Pocketistic

I like to think that I am a decent reader - Pocket certainly seemed to think so. Around the end of last year, I got an email from them claiming that I had made it to the top 5% of their readers. Wow! An amazing feat especially considering that I had started using the service around October or November (or perhaps people just don’t read much on it…). I was pretty surprised reading the email, which led me to think about exactly how much I had read and that would have been that except Pocket does not provide ANY statistics at all.

Naturally, I was curious and decided to do some research as to if they had stats elsewhere. I did not find any such thing but I did get a look at their API documentation, which gave me hope. So, thinking that this would be a rather short project I decided to jump right into it. I set up a static page and wrote JavaScript to make a call to their API to retrieve data; after writing it I was pretty satisfied with myself and decided to give it a test run. I load the page and nothing. What? That couldn’t possibly be right.

No 'Access-Control-Allow-Origin' header is present on the requested resource. Origin 'http://test-cors.org' is therefore not allowed access.

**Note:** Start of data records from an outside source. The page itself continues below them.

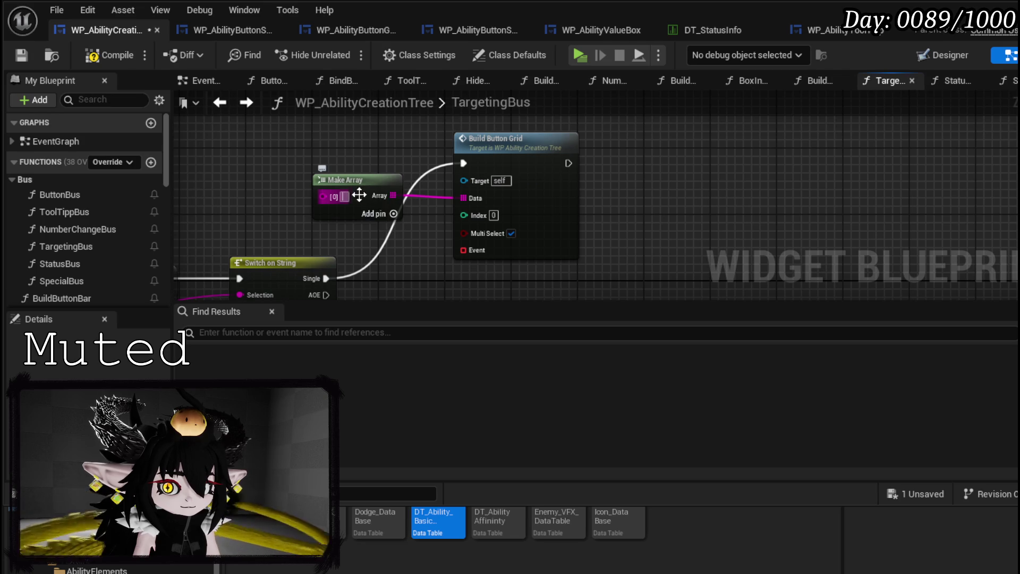
text(Special|ephemeral)
drag(354, 175, 367, 144)
click(398, 127)
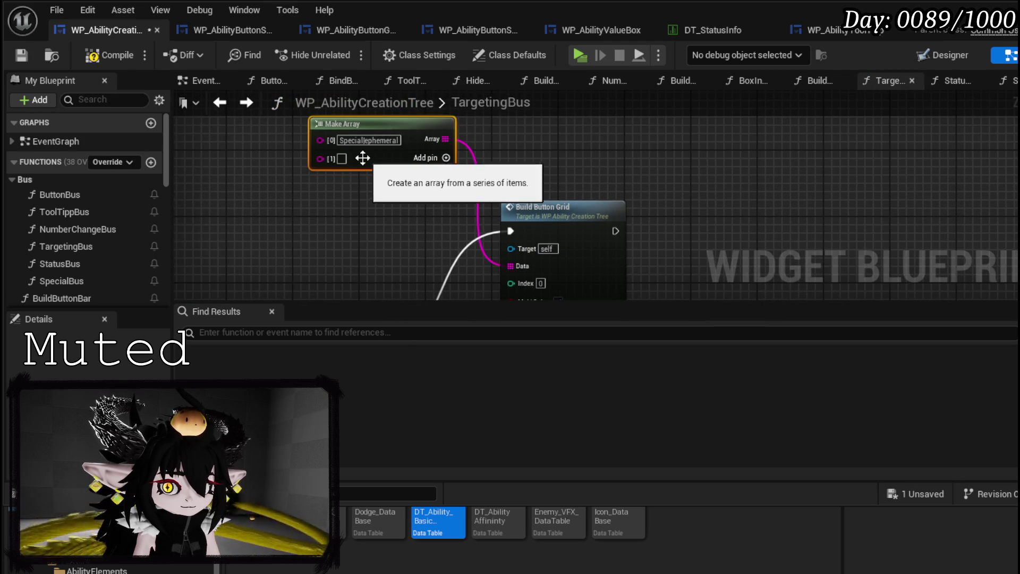
click(343, 158)
text(Special|empower)
Add array entries for Special|cascade, Special|Draw, a fifth entry and Special|Retain
click(445, 158)
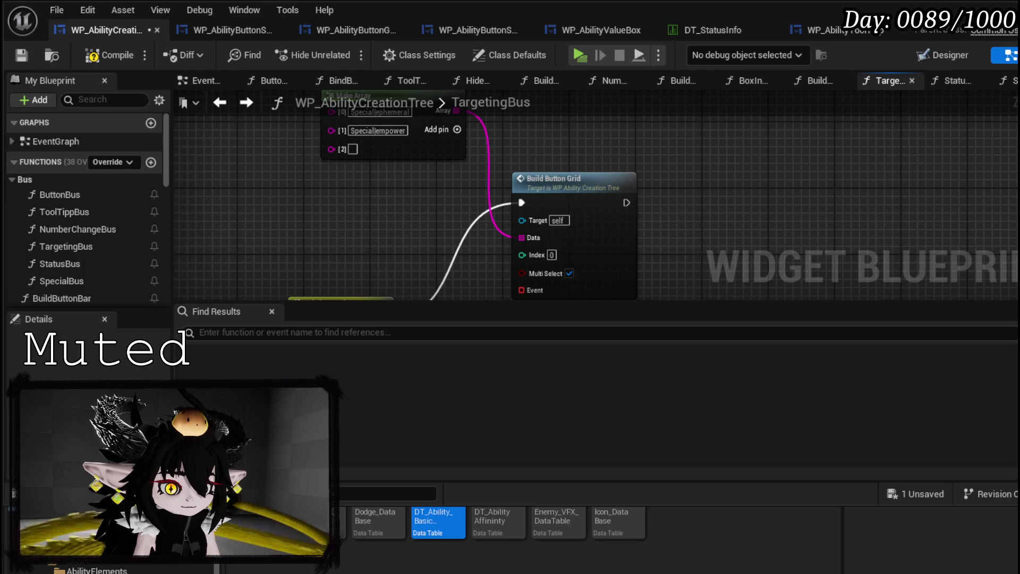
click(353, 149)
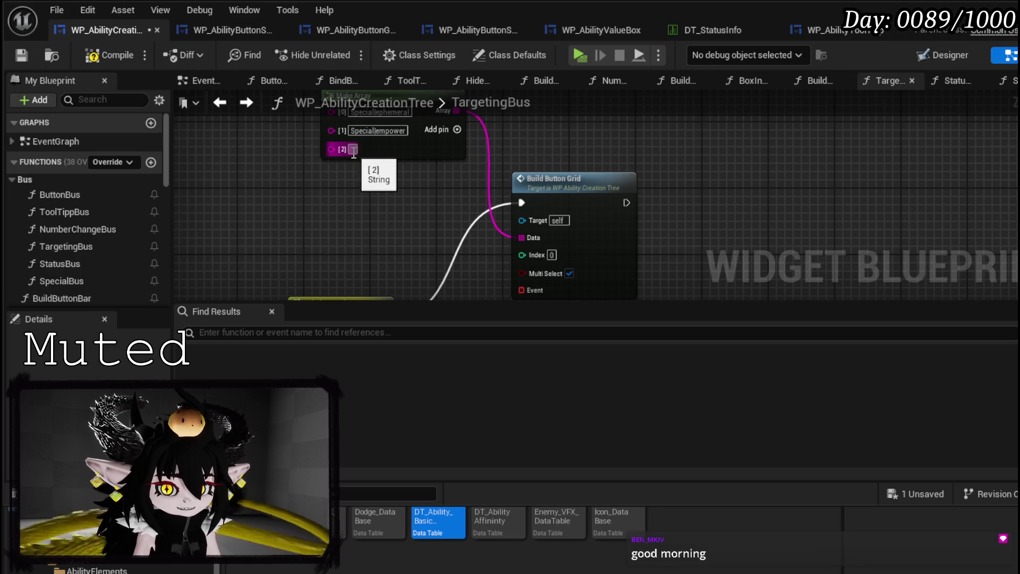
text(Specialcascade)
click(367, 170)
click(457, 129)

Of course they didn’t enable CORS… last time the API was updated was in 2012. So what would have been a relatively simple static website suddenly needed a backend to proxy the calls. Alright, no big deal I’d use Node.js and Express to create a simple proxy. However, when I started working on it something in me would not let me do a half assed job - if I’m going to do it, I might as well try my best. I spent a while thinking about how my files might be structured and how I might be able to scale the codebase later on. Not only that, but as I worked on authentication in the backend, I realized that there was a much greater potential. I could make a full fledged web app and not only show basic stats but calculate them as well. I could show which domain one had the most articles from, average word count, monthly average, percentile among users, etc. In short, I could become the stats provider that Pocket was missing.

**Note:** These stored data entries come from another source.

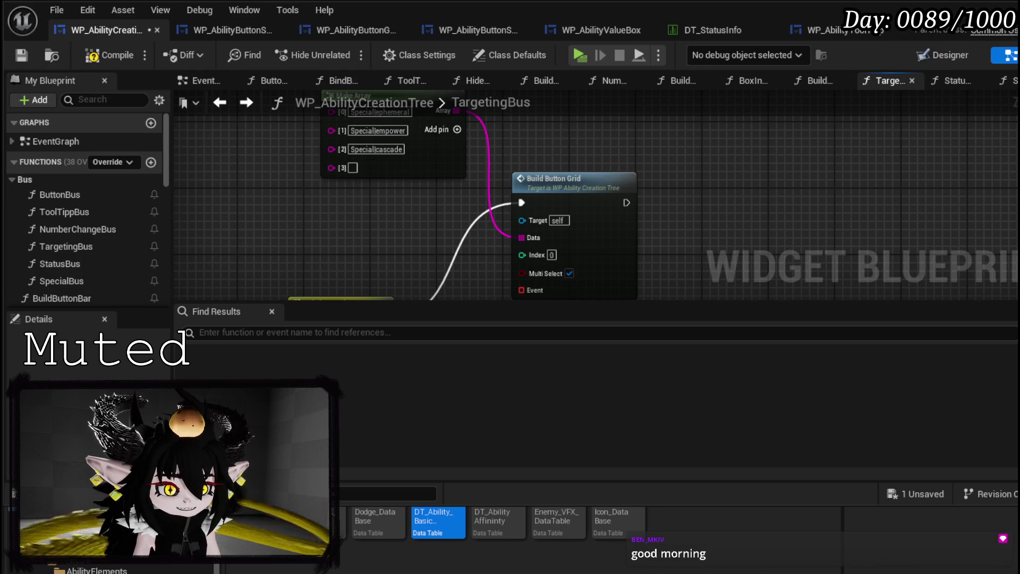
click(353, 168)
text(SpecialDraw)
click(457, 129)
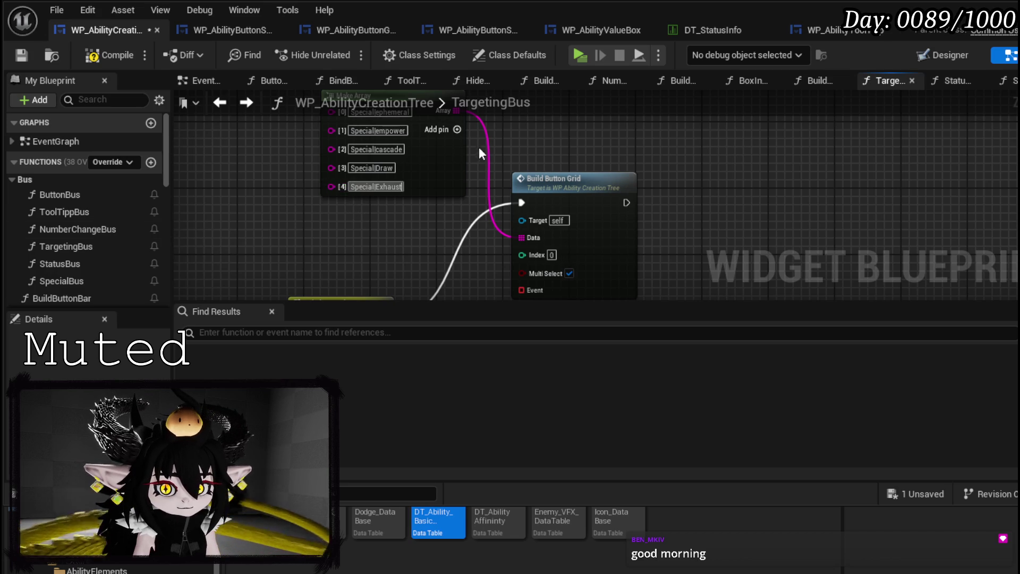
click(457, 130)
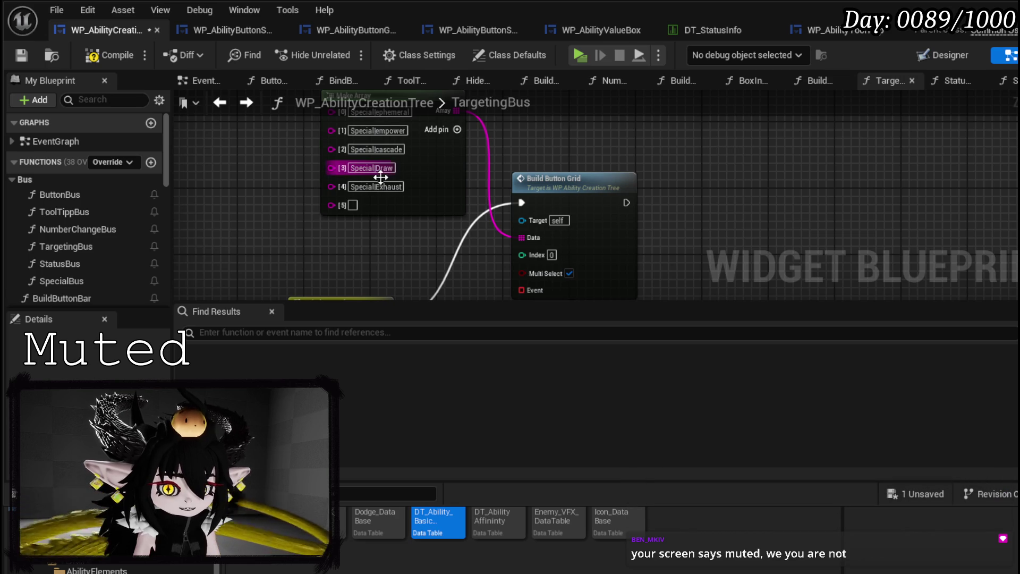
click(353, 205)
drag(430, 206, 388, 180)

So I got to work. I decided to use postgresql as my RDBMS mostly because it’s simple to set up on Heroku and I didn’t want to bother to deploy it on AWS or pay for it for that matter. I stuck with Express and Node.js for backend and got to writing code. In writing the authentication calls, I realized that I needed a way to manage sessions. It would have been quite annoying to have to log in every time I refreshed or quit the browser, so I was thinking about using cookies. After much research, I was ready to implement the sessions when I came across the express-session middleware and connect-pg-simple. The former made it extremely easy to manage sessions and interact with it while the latter allowed me to actually store these sessions in a database, allowing for persistence. After authentication was seen to be working I started working on proxying the calls, which wasn’t too difficult. I just defined a GET endpoint which takes query parameters and then take all of it and send it off to Pocket to get the actual data.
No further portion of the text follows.